On the other hand, anything that can get people to use a different password for different logins will greatly increase security.

Another problem that I see with this technique is that it disincentivises periodic changes of passwords. As long as you keep the same card - which I suppose most users will do for a long time -, changing your passwords requires finding a new “secret word” - something which, I suppose, most users won’t do on a regular basis. So they’ll be stuck with the same log-in credentials for a long period of time.

My thoughts exactly; just use a password manager.

That’s a feature, not a bug. Periodic changes of passwords decrease security, not increase it.

Do they? I realise that what is considered good practice in passwords varies over time, but I thought the advice to change them periodically is still maintained. What’s the theory behind advising against that? The idea that frequent changes make people pick bad passwords out of sheer laziness or forgefulness?

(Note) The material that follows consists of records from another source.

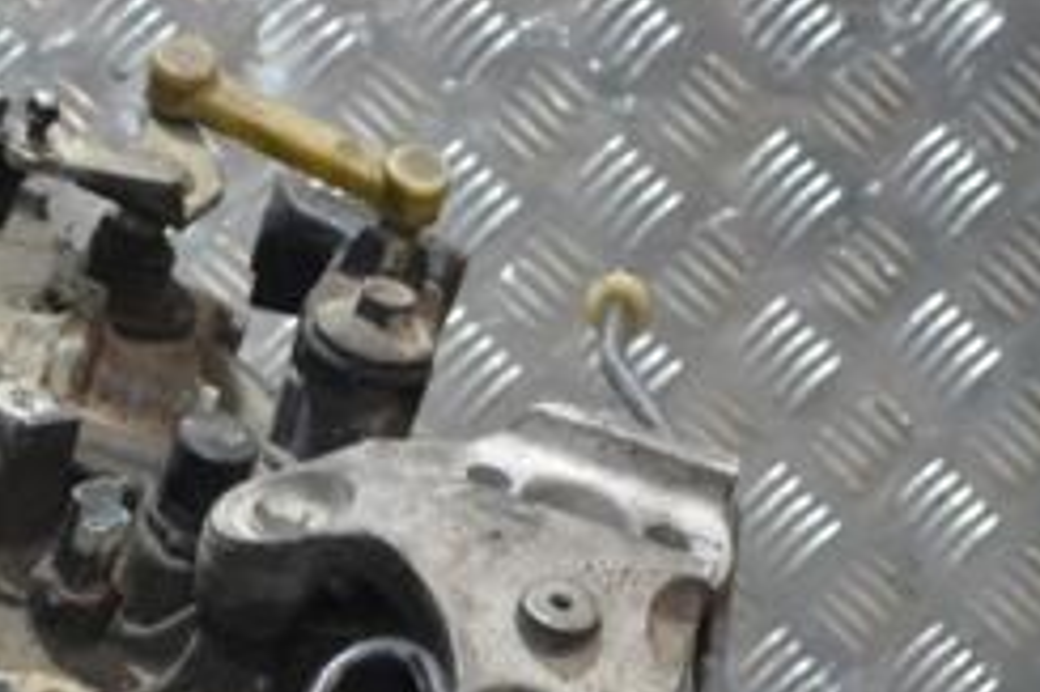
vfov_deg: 6.7
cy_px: 764
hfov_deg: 10.1
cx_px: -25
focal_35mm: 202
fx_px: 5838
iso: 3200
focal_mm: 55
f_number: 5.6
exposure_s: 1/25
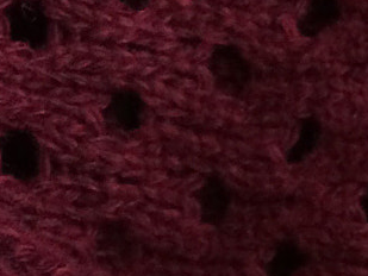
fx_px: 1595
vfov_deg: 9.1
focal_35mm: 150
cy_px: 606
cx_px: 916
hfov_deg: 10.9
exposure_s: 1/33
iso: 125
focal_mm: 4.15
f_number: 2.2
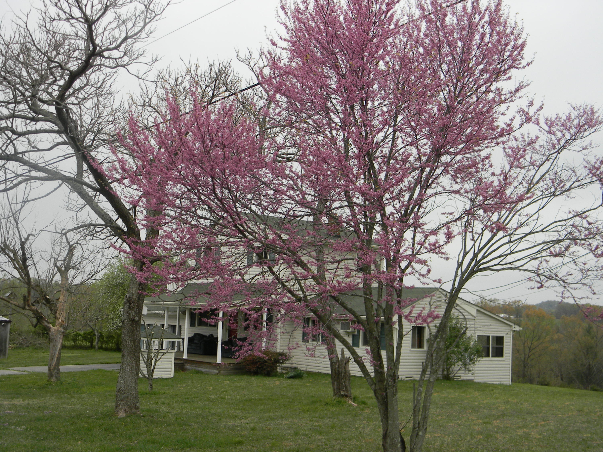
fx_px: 819
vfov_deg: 30.9
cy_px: 226
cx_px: 302
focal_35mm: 47
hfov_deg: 40.4
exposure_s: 1/95.4
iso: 80
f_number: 3.9
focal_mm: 8.6
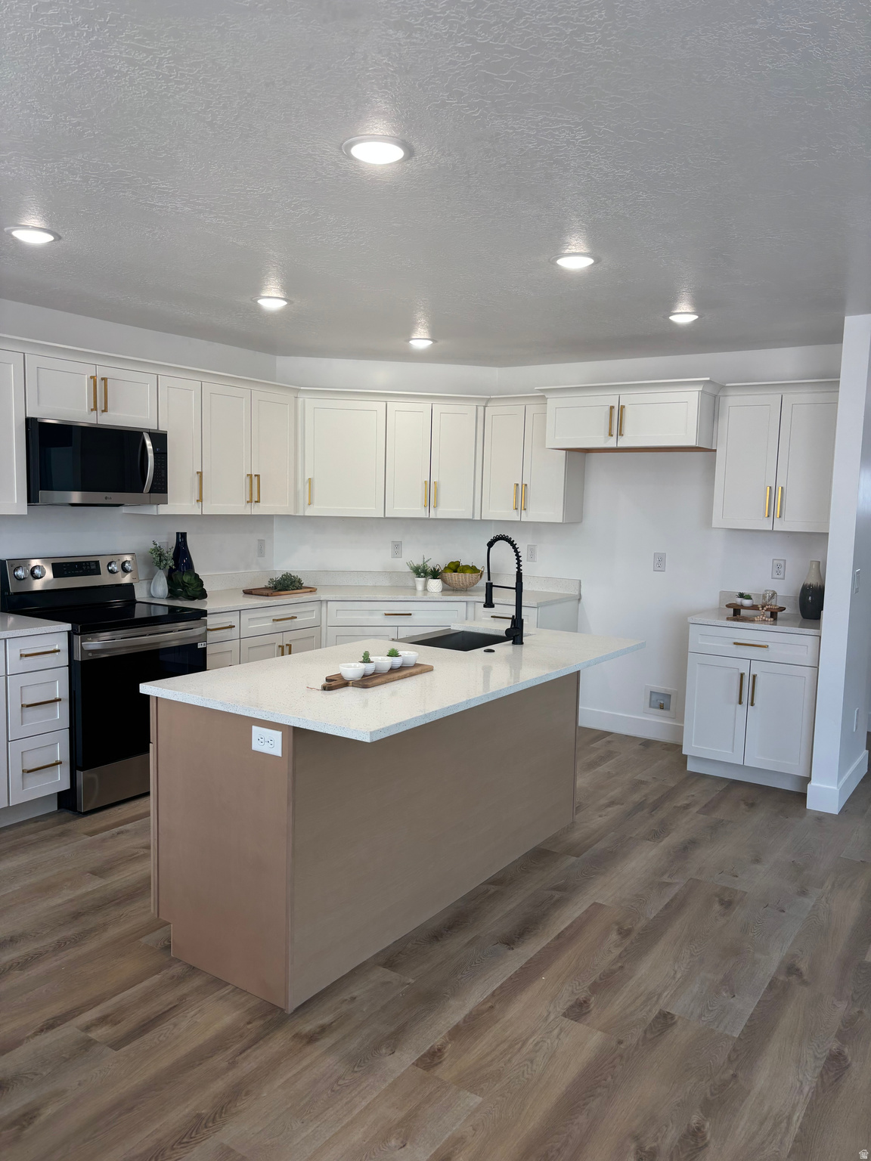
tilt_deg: -6.0
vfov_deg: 67.3
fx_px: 872
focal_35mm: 26
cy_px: 580
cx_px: 436
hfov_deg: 53.1
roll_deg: -2.5
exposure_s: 1/120
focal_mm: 5.96
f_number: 1.6
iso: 32
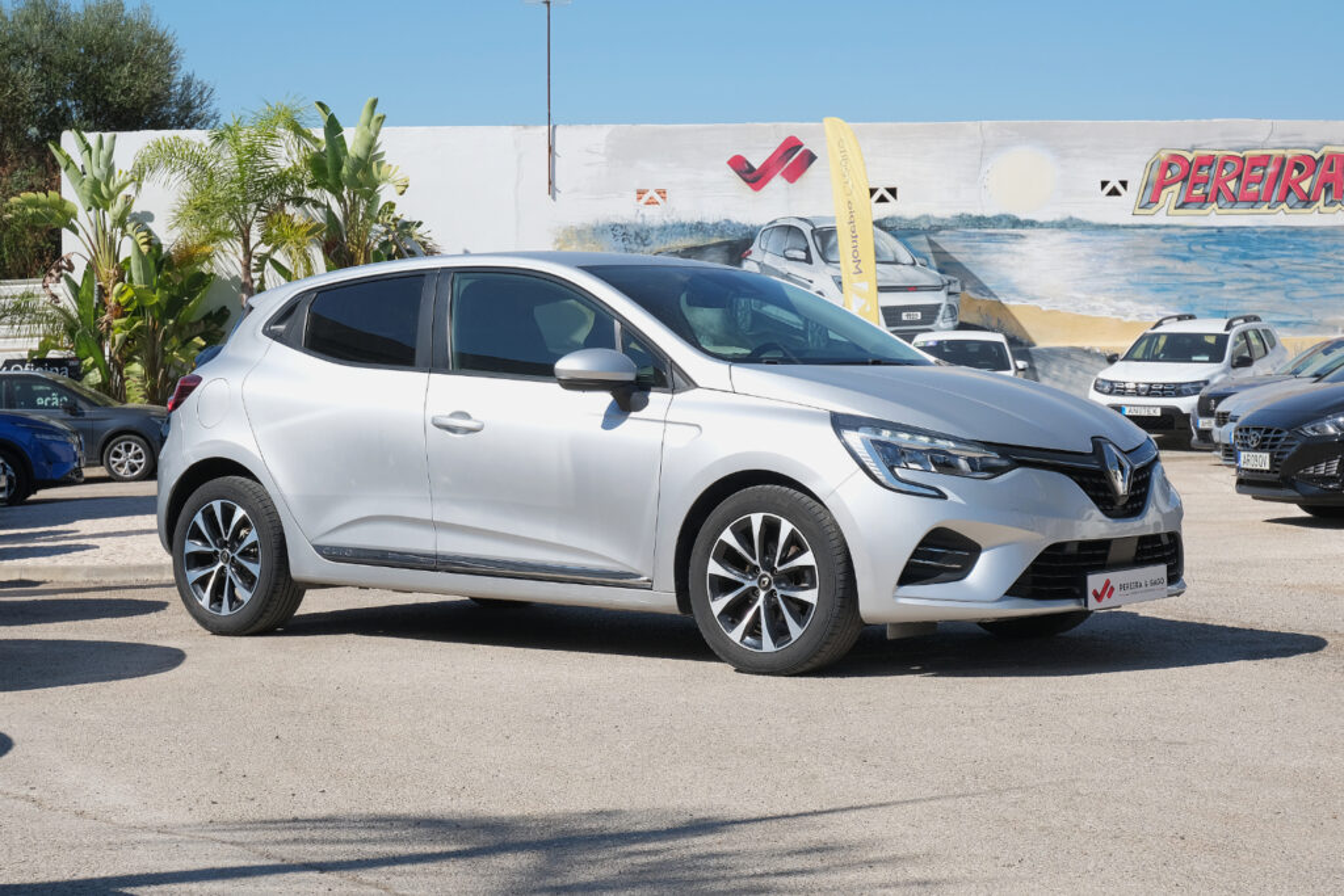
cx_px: 672
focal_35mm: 67
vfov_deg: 20.3
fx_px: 2502
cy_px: 448
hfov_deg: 30.1
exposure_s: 1/250
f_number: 9
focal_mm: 44.5
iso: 160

For diligent people using a PW manager, regular changes are harm-reducing. But for people doing it the old fashioned way with human memory and index cards, frequent changes are harm-producing.

A lot of advice has not kept up with the times. Then again, I suspect PW manager use is still down in the single digits percentage of all internet users.

Yeah, latest advice is that frequent password changes mean that people are nearly always in that phase where they are still adjusting to the new password, and they react to this by choosing simpler passwords, or ones that are easier to remember because they have meaning (which means they are prone to attack by guessing), or they write the password down and keep it close to the computer

And what attack is protected against by changing every six weeks, or whatever it is? Someone got ahold of your password, but waited weeks to use it?

And old password dump from a site. There were historical compromises where the password database stolen was from a non-recent backup.